Diese und weitere Beispiele zeigen, wie die nachhaltige Transformation Markenarbeit verändert. Um für Konsumenten relevant zu bleiben, müssen sich Marken ganz neu erzählen: indem sie eine Haltung ermöglichen, ihre Wertschöpfungskette vollständig offenlegen, ihre Lösungen konkret machen und die Nachhaltigkeit ihres Angebots nachvollziehbar vermitteln. Das sind die Faktoren, nach denen Menschen gute von besseren Marken unterscheiden.
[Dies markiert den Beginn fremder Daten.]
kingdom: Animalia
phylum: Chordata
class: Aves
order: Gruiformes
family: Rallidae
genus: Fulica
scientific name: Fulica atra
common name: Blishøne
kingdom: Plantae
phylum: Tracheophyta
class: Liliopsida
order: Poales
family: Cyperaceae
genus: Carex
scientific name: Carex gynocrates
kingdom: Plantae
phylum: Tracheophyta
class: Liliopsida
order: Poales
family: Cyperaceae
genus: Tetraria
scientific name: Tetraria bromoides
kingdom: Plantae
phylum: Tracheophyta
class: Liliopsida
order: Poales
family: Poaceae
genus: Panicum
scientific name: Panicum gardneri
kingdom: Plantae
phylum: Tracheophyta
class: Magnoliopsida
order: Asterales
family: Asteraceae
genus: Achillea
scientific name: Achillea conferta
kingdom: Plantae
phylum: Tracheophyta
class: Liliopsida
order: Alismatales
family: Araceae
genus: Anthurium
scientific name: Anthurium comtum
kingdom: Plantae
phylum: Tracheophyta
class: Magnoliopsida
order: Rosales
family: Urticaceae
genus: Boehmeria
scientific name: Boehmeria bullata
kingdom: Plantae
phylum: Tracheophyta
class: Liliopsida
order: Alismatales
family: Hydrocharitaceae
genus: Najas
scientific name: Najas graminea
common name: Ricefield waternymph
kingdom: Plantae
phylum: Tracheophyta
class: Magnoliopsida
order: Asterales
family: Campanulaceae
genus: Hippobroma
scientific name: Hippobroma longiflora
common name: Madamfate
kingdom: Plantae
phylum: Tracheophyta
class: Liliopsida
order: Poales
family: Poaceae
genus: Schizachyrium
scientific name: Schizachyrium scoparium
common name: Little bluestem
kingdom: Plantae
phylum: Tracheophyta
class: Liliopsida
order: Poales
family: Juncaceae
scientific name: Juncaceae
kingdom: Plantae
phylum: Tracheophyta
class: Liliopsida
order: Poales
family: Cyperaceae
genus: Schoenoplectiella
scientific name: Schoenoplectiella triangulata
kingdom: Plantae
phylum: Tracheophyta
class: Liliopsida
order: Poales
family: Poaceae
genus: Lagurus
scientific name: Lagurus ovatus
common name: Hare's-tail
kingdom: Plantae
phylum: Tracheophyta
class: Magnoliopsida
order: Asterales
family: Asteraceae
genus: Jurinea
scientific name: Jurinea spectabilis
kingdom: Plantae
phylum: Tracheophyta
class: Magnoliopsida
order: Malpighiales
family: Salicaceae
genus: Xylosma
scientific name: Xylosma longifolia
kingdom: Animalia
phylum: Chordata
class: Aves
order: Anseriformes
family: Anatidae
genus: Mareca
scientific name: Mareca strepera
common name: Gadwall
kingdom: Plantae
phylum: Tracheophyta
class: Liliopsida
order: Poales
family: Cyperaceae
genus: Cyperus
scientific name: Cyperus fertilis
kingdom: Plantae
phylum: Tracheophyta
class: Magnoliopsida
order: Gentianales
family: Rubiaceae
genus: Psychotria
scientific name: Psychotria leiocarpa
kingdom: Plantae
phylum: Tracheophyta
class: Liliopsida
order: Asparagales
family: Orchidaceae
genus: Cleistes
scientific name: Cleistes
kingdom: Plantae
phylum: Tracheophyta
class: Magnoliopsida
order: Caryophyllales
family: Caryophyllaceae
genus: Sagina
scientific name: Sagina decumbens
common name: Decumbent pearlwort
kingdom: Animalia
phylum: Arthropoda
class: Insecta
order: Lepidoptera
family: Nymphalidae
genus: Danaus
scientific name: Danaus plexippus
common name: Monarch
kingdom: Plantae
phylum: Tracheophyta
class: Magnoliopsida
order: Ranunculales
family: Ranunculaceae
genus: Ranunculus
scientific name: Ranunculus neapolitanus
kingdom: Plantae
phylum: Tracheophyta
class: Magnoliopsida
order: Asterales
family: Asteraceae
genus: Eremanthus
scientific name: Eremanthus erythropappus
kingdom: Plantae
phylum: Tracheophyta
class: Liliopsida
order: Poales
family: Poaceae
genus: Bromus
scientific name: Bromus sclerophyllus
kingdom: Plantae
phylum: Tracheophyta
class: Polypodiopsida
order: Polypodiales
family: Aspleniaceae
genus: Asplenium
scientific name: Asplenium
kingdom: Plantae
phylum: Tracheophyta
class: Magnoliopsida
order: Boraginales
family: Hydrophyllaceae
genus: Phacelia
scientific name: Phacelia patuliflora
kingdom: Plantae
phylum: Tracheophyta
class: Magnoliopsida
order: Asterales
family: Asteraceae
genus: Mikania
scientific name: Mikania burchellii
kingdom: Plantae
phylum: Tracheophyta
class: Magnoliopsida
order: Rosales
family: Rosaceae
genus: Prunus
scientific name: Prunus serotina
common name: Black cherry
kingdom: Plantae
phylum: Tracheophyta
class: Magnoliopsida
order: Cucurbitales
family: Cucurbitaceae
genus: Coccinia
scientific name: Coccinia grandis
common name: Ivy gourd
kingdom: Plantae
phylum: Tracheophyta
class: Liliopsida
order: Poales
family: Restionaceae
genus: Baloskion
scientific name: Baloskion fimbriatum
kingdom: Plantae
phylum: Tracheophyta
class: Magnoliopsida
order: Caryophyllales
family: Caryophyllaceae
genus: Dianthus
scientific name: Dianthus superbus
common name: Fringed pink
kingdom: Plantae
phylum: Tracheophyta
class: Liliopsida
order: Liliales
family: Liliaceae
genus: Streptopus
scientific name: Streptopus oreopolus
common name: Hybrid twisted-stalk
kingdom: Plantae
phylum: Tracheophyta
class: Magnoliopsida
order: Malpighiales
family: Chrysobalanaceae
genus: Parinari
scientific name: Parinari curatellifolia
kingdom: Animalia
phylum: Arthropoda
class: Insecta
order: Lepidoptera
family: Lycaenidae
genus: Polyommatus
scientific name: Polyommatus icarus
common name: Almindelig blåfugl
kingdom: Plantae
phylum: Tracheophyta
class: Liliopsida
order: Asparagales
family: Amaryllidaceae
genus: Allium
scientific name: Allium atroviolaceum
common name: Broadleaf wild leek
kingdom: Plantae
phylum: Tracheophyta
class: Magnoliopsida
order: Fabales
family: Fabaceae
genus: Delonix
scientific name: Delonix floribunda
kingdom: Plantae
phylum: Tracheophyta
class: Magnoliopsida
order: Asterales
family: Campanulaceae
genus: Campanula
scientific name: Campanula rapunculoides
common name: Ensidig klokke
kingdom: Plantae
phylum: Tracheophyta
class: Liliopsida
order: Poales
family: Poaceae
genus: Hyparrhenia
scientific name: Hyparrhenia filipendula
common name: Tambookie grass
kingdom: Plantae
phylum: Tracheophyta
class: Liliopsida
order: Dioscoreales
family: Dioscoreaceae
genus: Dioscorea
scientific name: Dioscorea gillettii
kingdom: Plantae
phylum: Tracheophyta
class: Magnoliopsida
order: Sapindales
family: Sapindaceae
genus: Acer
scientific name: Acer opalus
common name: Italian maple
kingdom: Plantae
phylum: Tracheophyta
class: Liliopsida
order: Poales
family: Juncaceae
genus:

Das ausschlaggebende wird am Ende jedoch nicht nur das Handeln nach Werten sein. Marken werden auch zeigen müssen, was ihnen ihre Haltung wert ist. Wieviel sind sie bereit für ihre Haltung zu riskieren? Wie weit würde die Marke gehen, um für ihre Werte einzustehen? Es zeigt sich, je konsequenter Unternehmen sind, desto wertvoller und relevanter werden sie für Menschen.

Die Autoren

Michael Bütow (Deutsche Bahn, links), Lukas Cottrell (Peter Schmidt Group). © Deutsche Bahn, Peter Schmidt Group

Lukas Cottrell
Managing Partner, Peter Schmidt Group

Lukas Cottrell ist diplomierter Volkswirt und besitzt weitreichende Erfahrungen in der Entwicklung zukunftsgerichteter Strategien, die Marken transformieren und Märkte bestimmen. Bei der Peter Schmidt Group verantwortet er unter anderem die Etats von Deutsche Bahn, Mercedes-Benz, Nivea, BASF, KfW sowie der DZ BANK und gewährleistet eine strategisch fundierte Markenentwicklung.

Michael Bütow
Leiter Markenführung, CD/CI, Geschäftsführung Marketingboard, Deutsche Bahn AG

Michael Bütow verfügt über 20 Jahre Marketingerfahrung in unterschiedlichen Branchen, unter anderem bei Siemens und o2. Er verantwortet konzernweit den Markenauftritt der Deutschen Bahn. Seine Mission: die Marke modernisieren und wieder stärker an die Menschen heranführen.